(Pictured people or hands with joints)
.....
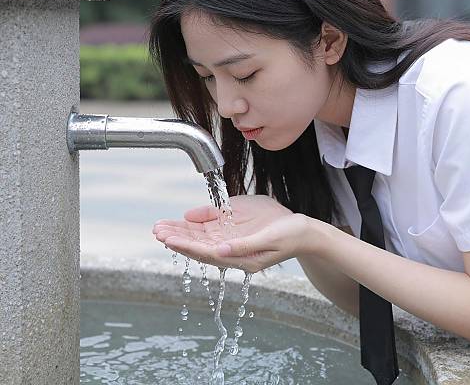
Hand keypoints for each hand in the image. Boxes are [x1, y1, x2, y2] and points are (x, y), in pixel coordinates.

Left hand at [152, 195, 311, 272]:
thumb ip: (243, 246)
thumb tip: (219, 251)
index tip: (169, 240)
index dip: (187, 246)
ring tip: (160, 227)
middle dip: (177, 238)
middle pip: (199, 246)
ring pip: (201, 238)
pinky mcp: (234, 229)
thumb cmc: (290, 236)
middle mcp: (231, 250)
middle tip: (157, 230)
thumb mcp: (269, 240)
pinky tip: (182, 220)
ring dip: (181, 232)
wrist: (303, 230)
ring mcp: (232, 239)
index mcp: (240, 258)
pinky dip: (194, 225)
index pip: (207, 253)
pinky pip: (211, 228)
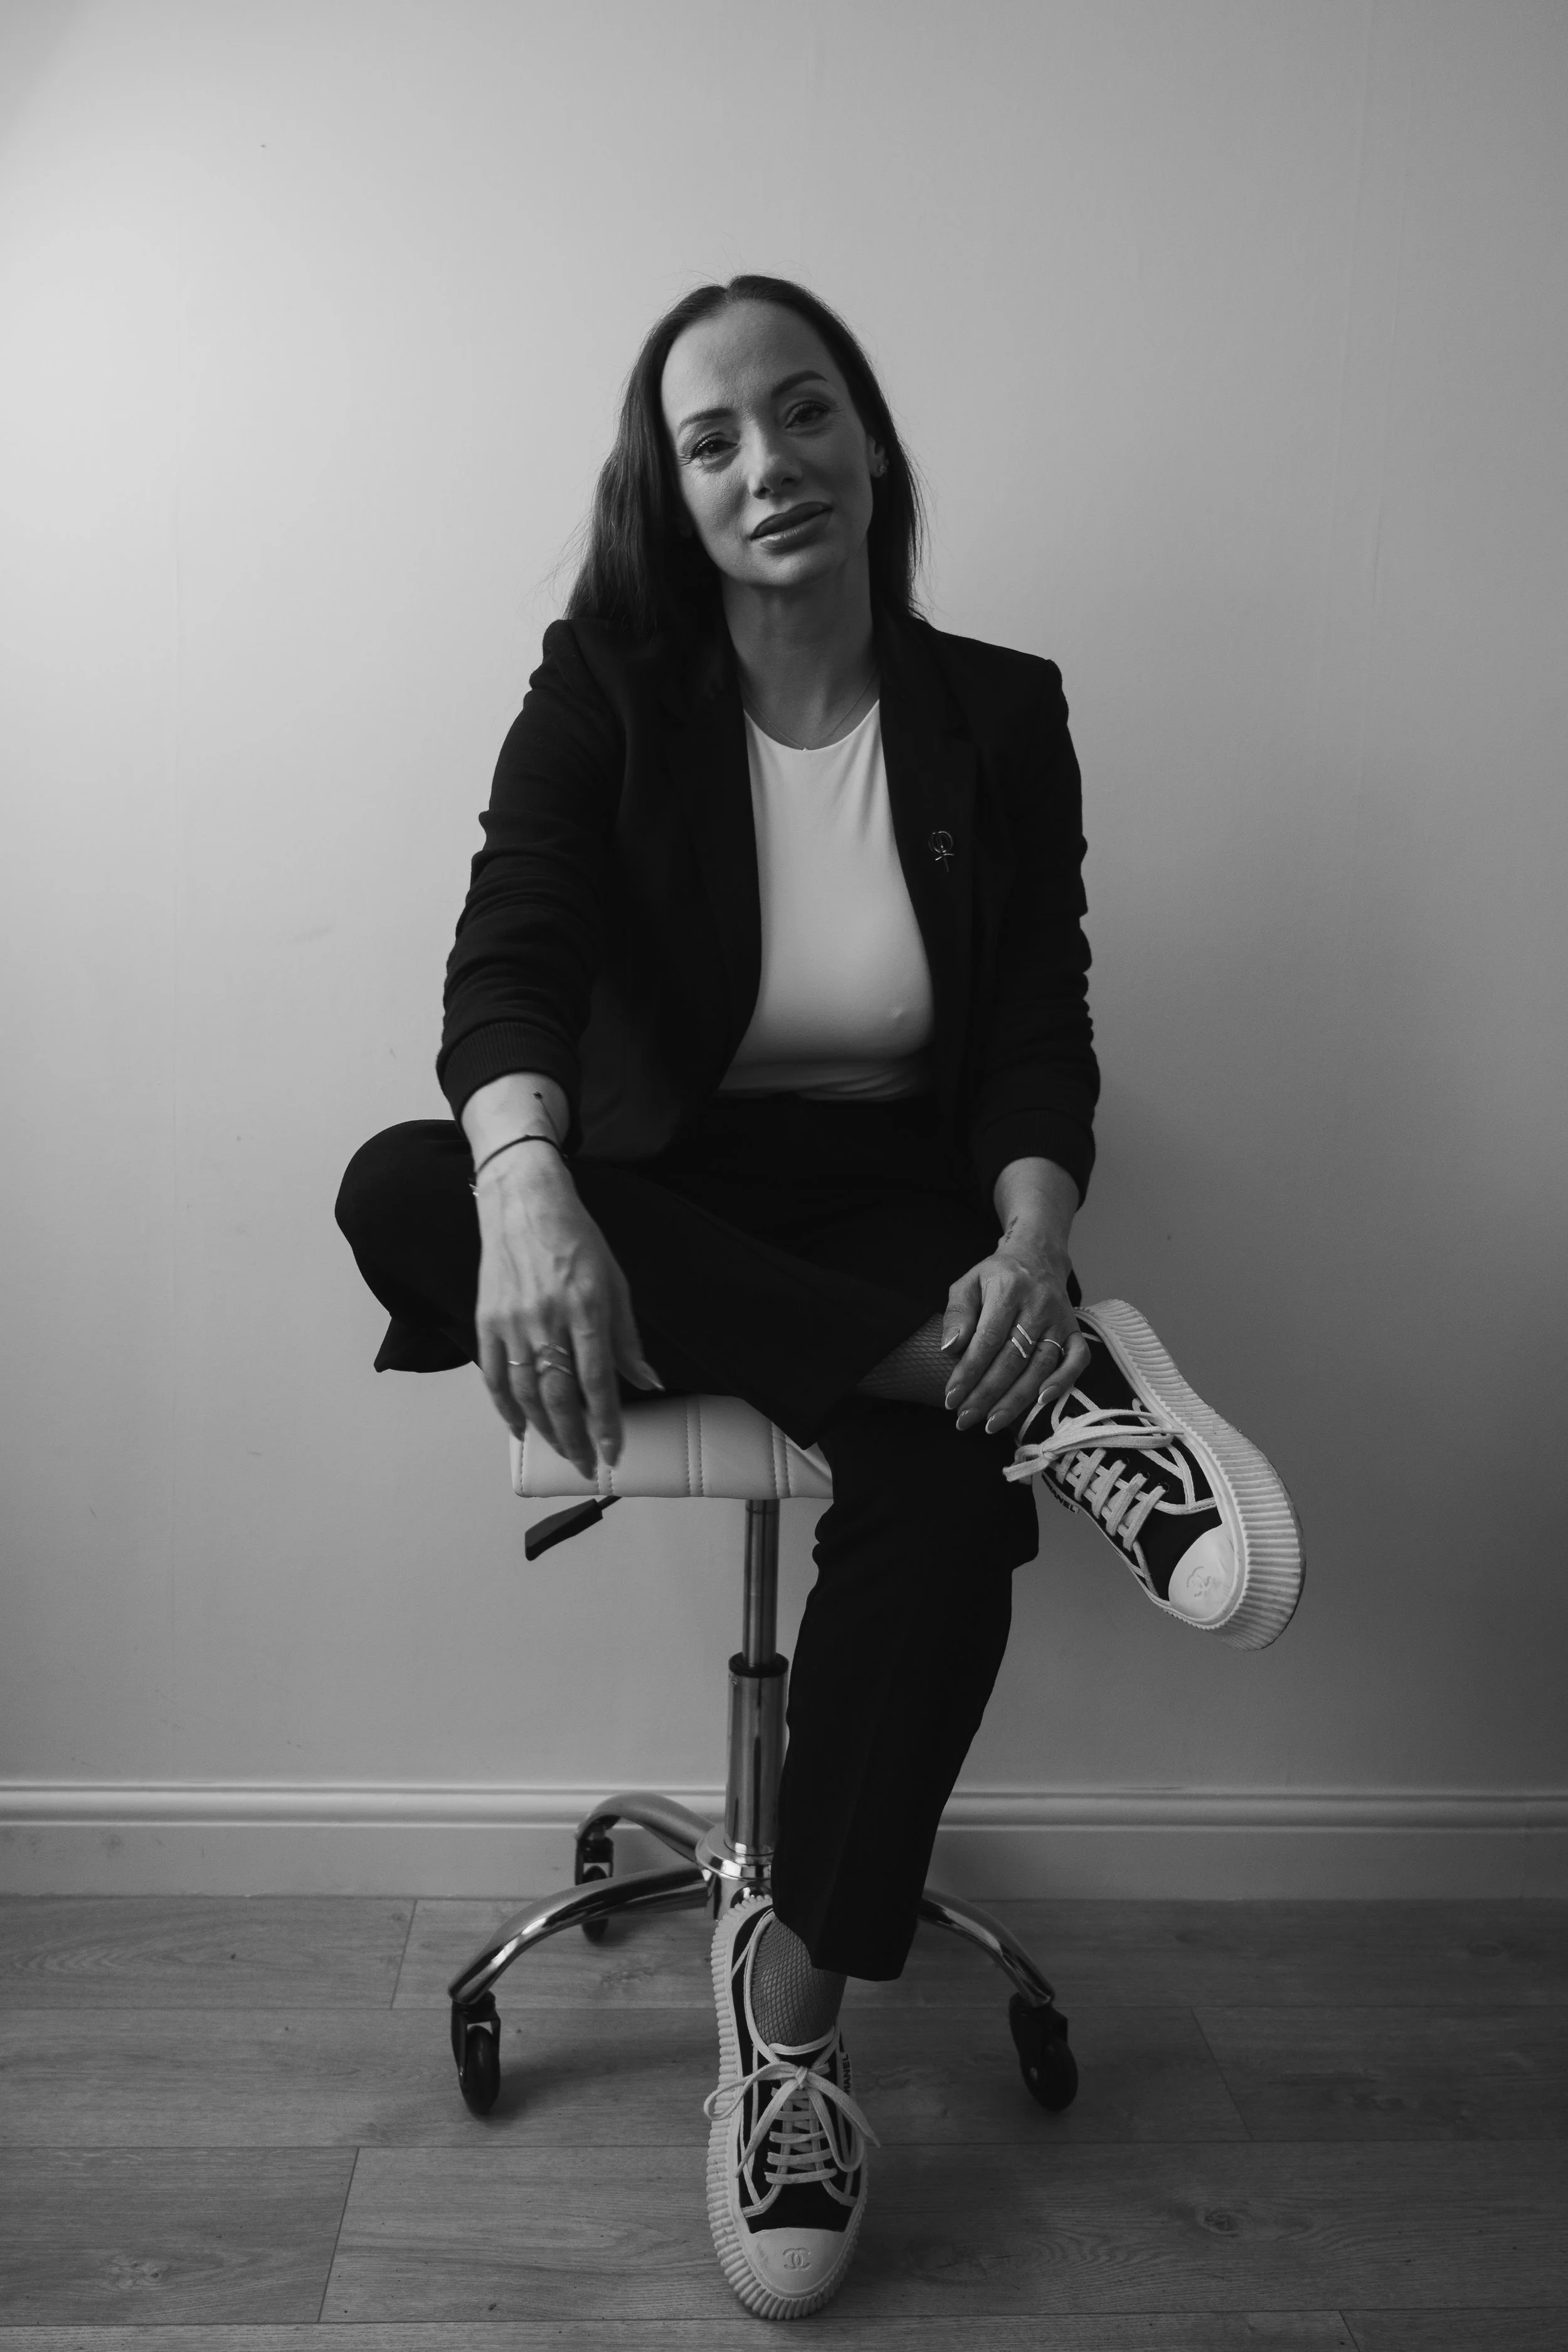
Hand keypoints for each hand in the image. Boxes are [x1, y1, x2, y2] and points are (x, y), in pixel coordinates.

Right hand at [473, 1150, 661, 1475]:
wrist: (523, 1201)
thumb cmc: (576, 1238)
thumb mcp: (614, 1281)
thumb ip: (627, 1338)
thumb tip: (648, 1381)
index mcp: (584, 1307)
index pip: (597, 1381)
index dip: (606, 1422)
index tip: (614, 1452)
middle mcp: (545, 1319)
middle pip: (558, 1396)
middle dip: (575, 1438)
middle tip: (587, 1465)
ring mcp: (511, 1322)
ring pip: (526, 1393)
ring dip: (545, 1430)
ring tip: (563, 1450)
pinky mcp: (486, 1320)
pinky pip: (493, 1377)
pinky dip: (506, 1408)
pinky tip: (521, 1429)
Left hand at [939, 1227, 1089, 1436]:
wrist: (1038, 1256)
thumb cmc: (996, 1276)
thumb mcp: (968, 1283)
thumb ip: (957, 1314)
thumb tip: (950, 1348)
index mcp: (1009, 1289)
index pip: (987, 1340)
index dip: (968, 1372)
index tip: (951, 1398)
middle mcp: (1038, 1305)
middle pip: (1013, 1359)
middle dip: (987, 1394)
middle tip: (966, 1419)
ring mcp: (1060, 1319)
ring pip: (1041, 1365)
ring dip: (1017, 1399)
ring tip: (992, 1423)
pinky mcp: (1074, 1329)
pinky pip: (1077, 1359)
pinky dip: (1064, 1381)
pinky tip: (1042, 1401)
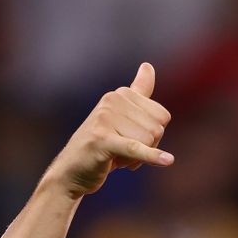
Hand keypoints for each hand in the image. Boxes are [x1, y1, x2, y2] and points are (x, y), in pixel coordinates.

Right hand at [43, 62, 173, 198]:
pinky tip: (167, 160)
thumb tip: (148, 65)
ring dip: (136, 158)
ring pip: (148, 141)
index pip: (162, 116)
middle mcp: (112, 100)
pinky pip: (136, 147)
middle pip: (157, 129)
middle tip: (122, 152)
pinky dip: (152, 156)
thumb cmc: (102, 146)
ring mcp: (105, 118)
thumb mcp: (122, 117)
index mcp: (120, 94)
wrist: (70, 172)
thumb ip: (138, 92)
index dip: (152, 137)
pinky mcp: (102, 139)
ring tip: (115, 157)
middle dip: (146, 147)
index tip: (131, 140)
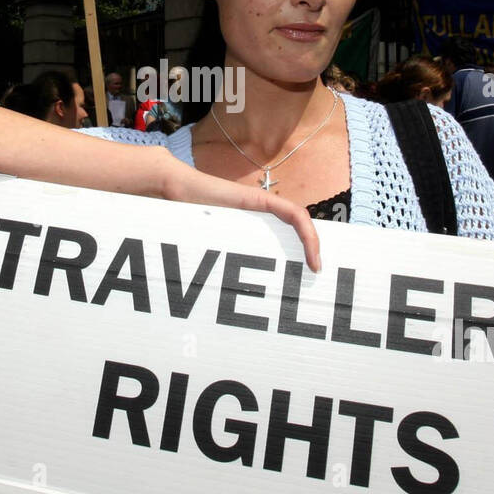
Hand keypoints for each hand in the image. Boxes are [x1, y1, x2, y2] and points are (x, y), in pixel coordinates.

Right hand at [161, 162, 321, 271]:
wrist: (178, 191)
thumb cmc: (191, 222)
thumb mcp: (215, 249)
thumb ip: (225, 264)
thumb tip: (227, 302)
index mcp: (256, 227)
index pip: (288, 239)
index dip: (302, 255)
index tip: (306, 278)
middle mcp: (264, 216)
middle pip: (298, 232)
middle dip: (312, 254)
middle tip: (315, 281)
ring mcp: (264, 205)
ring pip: (301, 223)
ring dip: (313, 245)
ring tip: (315, 268)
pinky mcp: (262, 200)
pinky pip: (294, 214)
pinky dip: (306, 232)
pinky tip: (310, 251)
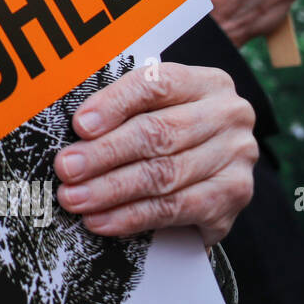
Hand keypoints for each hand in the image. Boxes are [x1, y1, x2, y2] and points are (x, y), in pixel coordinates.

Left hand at [54, 63, 257, 245]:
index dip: (114, 104)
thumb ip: (119, 110)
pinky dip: (133, 216)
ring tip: (75, 198)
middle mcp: (227, 115)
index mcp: (204, 82)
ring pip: (164, 174)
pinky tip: (102, 220)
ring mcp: (235, 157)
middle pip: (158, 134)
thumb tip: (76, 131)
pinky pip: (176, 209)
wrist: (213, 167)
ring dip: (111, 190)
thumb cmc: (169, 127)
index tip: (80, 125)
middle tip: (67, 169)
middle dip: (104, 154)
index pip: (156, 85)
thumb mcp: (150, 107)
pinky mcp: (234, 196)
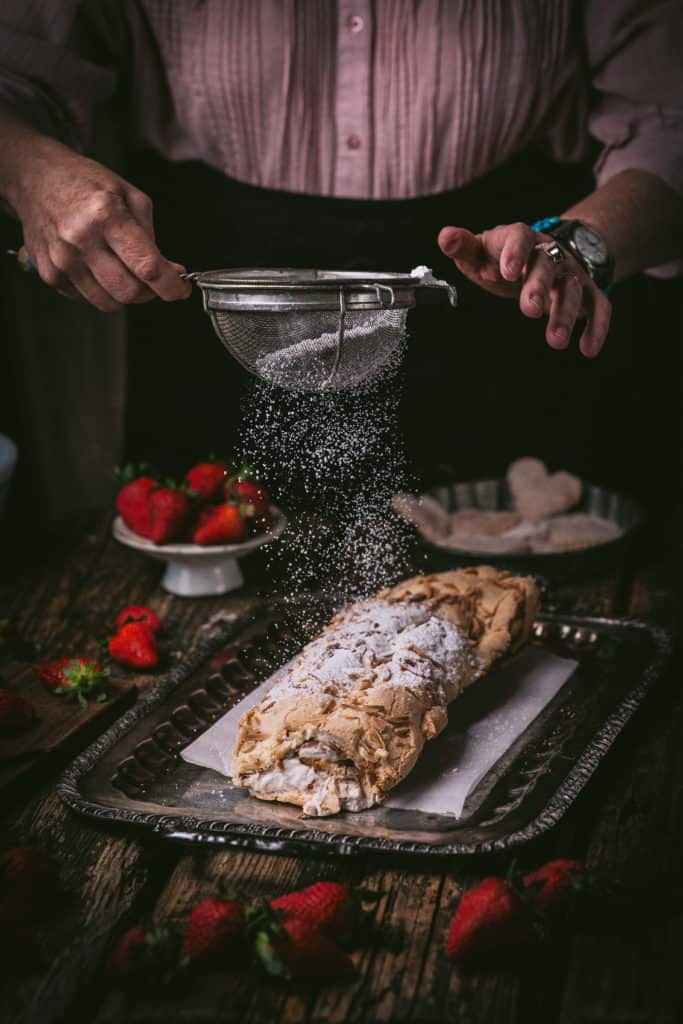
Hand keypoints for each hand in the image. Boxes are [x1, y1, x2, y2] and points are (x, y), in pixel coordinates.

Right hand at [12, 138, 190, 311]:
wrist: (35, 178)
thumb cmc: (85, 183)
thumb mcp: (129, 194)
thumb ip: (151, 236)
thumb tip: (170, 271)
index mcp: (105, 216)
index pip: (148, 267)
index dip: (171, 285)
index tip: (180, 289)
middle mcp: (81, 240)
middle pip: (130, 292)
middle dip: (149, 292)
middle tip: (151, 278)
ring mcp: (62, 260)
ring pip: (109, 302)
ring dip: (125, 294)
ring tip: (123, 270)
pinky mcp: (50, 273)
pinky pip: (87, 298)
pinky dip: (101, 290)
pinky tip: (98, 267)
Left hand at [438, 223, 610, 356]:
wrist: (541, 254)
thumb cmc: (502, 258)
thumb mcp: (480, 252)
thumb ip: (463, 247)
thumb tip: (445, 236)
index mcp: (520, 239)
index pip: (519, 237)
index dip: (514, 253)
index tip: (507, 272)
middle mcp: (549, 253)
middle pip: (547, 265)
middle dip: (539, 287)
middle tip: (529, 310)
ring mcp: (569, 272)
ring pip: (571, 289)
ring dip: (565, 315)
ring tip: (555, 341)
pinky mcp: (585, 292)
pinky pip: (598, 307)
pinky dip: (596, 327)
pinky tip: (588, 349)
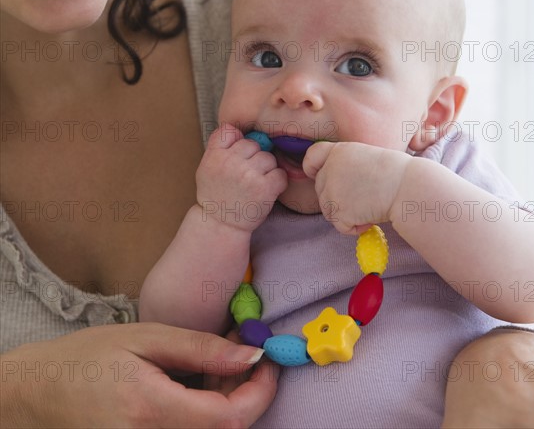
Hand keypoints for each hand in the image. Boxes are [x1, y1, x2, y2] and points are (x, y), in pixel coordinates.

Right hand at [1, 323, 277, 427]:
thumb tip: (251, 354)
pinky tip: (199, 383)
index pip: (230, 418)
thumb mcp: (146, 338)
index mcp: (151, 410)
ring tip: (216, 362)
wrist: (39, 392)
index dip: (260, 391)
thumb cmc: (87, 357)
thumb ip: (200, 348)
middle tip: (237, 350)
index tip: (268, 360)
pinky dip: (206, 411)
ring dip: (227, 400)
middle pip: (225, 428)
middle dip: (245, 390)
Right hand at [196, 123, 286, 231]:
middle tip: (246, 176)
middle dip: (254, 157)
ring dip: (267, 170)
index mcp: (214, 155)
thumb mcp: (206, 167)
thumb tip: (240, 131)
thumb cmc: (216, 194)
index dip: (237, 142)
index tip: (236, 156)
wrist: (220, 224)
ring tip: (255, 184)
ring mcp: (248, 174)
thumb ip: (219, 146)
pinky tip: (266, 191)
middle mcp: (230, 162)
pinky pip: (280, 173)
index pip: (230, 131)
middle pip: (254, 144)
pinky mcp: (264, 188)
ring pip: (269, 158)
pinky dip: (277, 182)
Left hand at [303, 141, 410, 233]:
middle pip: (320, 189)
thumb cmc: (397, 173)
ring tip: (369, 207)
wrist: (408, 187)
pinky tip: (370, 218)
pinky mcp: (338, 210)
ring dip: (346, 214)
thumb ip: (345, 166)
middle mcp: (330, 169)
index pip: (312, 156)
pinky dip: (354, 227)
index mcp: (338, 151)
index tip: (317, 175)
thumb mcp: (366, 157)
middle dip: (337, 198)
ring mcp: (331, 190)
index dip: (312, 168)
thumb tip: (338, 184)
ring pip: (328, 210)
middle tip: (363, 198)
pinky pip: (340, 225)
.....
## REQUIRED ACTION:
Reply with nothing but a number: how many lines of the entries above contain the string "wrist"?

## TASK RESPONSE:
11